I was confused about the use of water and burning Actinides because I believe it requires fast neutrons to occur at a high rate and water is a moderator. Also, if water getting out of the way lets the reaction rate increase, the void coefficient would be positive? I'm not sure which mechanism they intend to operate to burn the Actinides, but it sounds like they're trying to push derivative technology as being a safer, more reliable road in terms of tooling and design. This explains nothing of how the reactor can burn Actinides, much less how effectively and efficiently.

Although RBWRs use new core fuel concepts to burn TRUs, they use the same non-core components as current Boiling Water Reactors (BWRs), including safety systems and turbines.

They could be a little more specific.

Comment Re:Layman interpretation (generally) (Score 1) 264

I was skeptical until I recalled how the encryption will pass through a loop or not at some order of magnitude frequency that can be picked up by the Mic. For any busy server with requests popping in and out at various intervals, there would be more noise from the multiple processes that might be doing encryption work or just varying workload (db's, web apps etc). This is noise on the same order as the encryption work in some cases. The web server or ssh server (using GPG but not encrypting communication?) will also be doing encryption with a different key and creating more noise. Of course both keys can be gotten in the case of key-key noise, but in a server room full of the things, it's just one more layer of variables.

What I don't get is that GPG's implementation is doing more or less work based the encryption routines being executed. Optimization always leads to saturation unless memory traffic is the culprit (can't optimize memory reads infinitely). Would read the paper, but oh look at the time.

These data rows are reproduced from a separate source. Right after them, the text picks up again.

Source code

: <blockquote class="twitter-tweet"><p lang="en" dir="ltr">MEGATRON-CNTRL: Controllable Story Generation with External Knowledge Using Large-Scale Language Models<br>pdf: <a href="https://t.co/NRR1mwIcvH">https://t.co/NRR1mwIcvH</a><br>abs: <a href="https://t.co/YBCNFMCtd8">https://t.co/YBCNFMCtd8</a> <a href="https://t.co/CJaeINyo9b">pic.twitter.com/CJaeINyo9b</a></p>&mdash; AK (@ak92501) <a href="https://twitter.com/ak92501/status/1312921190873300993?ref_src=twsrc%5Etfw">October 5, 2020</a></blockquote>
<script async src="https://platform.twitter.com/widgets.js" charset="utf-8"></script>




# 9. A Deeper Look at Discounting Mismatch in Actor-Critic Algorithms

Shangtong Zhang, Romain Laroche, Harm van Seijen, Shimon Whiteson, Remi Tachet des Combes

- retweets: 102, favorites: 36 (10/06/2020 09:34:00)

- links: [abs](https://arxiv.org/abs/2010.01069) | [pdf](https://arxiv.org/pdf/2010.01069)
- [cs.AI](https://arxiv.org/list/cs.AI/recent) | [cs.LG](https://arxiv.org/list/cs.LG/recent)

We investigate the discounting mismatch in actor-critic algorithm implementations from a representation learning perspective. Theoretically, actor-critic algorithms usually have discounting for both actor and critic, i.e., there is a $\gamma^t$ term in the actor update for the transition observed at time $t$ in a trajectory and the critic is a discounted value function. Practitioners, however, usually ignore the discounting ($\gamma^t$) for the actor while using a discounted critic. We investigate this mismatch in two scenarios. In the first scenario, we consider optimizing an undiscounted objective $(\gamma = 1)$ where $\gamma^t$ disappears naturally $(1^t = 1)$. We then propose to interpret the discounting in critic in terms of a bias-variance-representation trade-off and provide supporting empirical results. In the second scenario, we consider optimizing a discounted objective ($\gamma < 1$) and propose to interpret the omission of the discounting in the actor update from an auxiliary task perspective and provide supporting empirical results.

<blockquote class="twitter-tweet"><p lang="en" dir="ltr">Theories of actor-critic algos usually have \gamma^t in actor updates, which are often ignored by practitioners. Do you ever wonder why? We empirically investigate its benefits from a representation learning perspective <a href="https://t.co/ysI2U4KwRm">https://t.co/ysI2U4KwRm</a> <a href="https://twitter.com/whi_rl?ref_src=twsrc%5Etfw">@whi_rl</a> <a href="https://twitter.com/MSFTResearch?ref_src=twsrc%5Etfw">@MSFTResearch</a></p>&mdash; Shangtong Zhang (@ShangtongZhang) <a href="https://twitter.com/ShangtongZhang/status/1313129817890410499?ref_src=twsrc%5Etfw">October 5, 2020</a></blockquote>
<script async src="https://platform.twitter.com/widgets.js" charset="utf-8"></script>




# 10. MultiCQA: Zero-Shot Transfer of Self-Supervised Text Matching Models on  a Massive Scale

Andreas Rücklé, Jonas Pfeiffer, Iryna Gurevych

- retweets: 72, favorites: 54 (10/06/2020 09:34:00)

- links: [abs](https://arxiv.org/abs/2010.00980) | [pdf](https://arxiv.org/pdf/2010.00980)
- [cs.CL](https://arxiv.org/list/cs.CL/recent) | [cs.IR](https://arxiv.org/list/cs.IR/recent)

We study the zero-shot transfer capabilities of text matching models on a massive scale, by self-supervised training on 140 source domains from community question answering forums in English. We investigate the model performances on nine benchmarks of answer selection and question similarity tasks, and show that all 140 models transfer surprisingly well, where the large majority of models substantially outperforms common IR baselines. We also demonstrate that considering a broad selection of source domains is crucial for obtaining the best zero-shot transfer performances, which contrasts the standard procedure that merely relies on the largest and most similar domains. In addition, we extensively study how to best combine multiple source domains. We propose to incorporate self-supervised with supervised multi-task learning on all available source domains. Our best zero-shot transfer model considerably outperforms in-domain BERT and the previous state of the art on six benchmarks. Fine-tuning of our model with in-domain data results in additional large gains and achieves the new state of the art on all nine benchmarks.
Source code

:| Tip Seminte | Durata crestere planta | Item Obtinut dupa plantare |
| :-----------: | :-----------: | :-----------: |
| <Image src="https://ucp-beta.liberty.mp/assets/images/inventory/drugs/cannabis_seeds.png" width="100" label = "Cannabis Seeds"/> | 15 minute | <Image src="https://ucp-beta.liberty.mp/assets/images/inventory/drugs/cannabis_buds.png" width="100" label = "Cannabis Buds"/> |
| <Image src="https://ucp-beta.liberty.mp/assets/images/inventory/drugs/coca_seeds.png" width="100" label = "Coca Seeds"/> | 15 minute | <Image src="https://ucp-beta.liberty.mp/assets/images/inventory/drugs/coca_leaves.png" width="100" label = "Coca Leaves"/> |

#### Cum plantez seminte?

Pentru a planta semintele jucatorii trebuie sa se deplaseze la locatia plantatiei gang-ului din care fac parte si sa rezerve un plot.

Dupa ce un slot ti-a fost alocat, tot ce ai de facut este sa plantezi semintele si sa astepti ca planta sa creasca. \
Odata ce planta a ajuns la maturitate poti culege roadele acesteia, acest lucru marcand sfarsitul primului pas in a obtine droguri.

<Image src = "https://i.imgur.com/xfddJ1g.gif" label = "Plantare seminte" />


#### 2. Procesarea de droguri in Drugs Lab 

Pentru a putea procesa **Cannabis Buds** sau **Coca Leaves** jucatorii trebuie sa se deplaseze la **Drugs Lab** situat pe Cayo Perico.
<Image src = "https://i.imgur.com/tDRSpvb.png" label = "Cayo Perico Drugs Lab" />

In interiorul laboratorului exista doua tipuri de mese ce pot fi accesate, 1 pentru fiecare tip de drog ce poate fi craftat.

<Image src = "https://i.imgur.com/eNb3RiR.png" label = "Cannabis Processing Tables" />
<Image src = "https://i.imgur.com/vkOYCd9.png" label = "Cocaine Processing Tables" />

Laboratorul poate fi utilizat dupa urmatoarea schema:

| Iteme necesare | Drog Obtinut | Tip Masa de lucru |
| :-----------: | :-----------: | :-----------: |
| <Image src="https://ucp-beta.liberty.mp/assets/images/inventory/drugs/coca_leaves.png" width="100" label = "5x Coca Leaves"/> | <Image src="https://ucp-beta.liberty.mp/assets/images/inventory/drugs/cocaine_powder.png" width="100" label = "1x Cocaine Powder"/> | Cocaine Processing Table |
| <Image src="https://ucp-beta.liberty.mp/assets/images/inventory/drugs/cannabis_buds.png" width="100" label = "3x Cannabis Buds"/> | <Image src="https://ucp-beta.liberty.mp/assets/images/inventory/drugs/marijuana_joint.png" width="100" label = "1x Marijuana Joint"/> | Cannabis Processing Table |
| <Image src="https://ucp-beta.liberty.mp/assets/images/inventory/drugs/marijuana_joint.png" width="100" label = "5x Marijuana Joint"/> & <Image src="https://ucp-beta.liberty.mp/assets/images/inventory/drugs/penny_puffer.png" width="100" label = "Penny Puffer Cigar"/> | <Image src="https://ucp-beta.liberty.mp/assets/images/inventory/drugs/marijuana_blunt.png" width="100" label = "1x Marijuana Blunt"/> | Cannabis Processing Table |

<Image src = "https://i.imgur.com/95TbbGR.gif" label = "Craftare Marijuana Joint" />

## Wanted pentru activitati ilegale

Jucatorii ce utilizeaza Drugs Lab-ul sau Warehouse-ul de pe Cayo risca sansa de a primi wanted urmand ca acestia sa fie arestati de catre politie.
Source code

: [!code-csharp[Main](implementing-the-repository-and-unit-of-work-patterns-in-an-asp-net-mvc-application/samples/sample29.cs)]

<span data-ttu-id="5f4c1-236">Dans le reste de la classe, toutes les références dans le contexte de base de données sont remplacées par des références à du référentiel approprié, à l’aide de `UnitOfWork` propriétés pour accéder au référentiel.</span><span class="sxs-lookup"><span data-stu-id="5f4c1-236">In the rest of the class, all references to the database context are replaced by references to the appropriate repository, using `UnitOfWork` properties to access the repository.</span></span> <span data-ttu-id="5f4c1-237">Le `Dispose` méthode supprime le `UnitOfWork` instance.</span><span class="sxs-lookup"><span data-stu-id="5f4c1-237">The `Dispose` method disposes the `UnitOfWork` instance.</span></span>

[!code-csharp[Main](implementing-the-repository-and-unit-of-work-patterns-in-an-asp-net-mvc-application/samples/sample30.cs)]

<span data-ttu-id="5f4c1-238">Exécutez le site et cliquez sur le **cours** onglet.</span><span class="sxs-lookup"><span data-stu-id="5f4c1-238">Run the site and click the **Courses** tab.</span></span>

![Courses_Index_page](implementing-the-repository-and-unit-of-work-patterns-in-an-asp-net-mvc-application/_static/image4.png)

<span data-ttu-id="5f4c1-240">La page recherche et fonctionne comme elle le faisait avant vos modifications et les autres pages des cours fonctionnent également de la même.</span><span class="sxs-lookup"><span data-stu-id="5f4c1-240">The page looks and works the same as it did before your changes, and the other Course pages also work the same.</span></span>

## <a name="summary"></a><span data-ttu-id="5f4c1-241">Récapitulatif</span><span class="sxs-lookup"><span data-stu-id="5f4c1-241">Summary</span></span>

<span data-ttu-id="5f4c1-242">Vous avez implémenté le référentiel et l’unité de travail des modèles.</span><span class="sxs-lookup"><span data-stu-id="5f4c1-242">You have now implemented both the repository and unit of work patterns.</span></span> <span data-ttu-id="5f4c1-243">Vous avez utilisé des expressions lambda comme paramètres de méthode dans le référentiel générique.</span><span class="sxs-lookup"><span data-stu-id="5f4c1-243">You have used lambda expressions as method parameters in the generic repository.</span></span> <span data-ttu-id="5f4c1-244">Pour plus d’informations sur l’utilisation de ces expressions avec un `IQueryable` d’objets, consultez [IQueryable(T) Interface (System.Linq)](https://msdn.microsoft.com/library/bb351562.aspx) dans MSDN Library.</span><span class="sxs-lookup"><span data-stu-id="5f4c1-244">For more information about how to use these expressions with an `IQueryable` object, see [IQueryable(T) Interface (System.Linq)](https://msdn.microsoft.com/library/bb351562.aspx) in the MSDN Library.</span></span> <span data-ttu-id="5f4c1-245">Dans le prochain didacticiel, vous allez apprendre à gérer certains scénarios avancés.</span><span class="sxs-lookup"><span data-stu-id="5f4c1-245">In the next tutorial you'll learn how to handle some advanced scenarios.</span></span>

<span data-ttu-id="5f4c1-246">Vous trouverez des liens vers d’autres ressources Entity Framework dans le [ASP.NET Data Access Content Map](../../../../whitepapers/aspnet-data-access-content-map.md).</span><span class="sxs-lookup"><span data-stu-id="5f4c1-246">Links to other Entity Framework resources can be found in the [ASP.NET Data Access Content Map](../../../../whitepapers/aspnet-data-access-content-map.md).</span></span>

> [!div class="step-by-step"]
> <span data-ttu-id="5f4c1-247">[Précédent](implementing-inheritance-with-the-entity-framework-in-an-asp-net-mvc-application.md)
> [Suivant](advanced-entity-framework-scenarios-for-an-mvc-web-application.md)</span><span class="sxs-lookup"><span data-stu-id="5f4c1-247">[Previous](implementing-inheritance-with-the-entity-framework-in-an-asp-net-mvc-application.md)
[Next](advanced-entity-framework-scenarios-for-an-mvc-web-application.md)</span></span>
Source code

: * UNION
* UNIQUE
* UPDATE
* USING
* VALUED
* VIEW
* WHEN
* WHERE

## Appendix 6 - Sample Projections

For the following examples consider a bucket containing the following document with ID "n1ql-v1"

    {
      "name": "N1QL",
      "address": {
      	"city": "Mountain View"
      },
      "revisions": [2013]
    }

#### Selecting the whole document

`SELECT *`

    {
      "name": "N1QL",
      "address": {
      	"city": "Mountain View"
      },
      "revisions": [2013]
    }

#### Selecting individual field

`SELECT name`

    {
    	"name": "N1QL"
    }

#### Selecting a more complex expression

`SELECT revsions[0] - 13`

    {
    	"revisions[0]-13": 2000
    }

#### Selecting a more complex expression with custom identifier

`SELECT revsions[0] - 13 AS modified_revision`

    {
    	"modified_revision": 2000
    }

Comment ASUS Zenbooks (Score 1) 477

Very high quality build, excellent specs, battery life that makes going mobile reasonable. Spend $1700+ and you have one hell of a laptop. Dual SSD, great display, gobs of ram, massive video card... The Linux support used to require some optimus tweaking, but these days it should "just work." There was a bug that cause the light sensor in the camera to generate keystrokes, but you can put a smiley sticker on top.

Comment Re:Why did Python avoid some common "OO" idioms? (Score 2) 242

Ultimately, since Python is dynamic down to being able to override the data model of an object on the fly, there would be no point. There is no point in any program really. Underscores do just as good of job as public/private declarations at telling me which parts of the API are for users and which are for the class. I might use private attributes and methods, but I ought to know what I'm doing if I do. Any program's data can be made public, and the more frequently the need arises, the better programmers get at using introspection to uncover the private members, and suddenly there's no point.

One of the older justifications given for encapsulation and header files was to be able to sell binary objects. If you can't read the source for the library, you can't figure out how all the parts work, so you better use the public API or you might really screw something up. This is totally irrelevant in the world of open source software. Underscores are a totally valid solution to telling other programmers who might modify the encapsulation what the intent was at one point, giving them a strong hint that they need to dig deeper before messing around. If encapsulation is a gentleman's agreement, why does it need a language feature?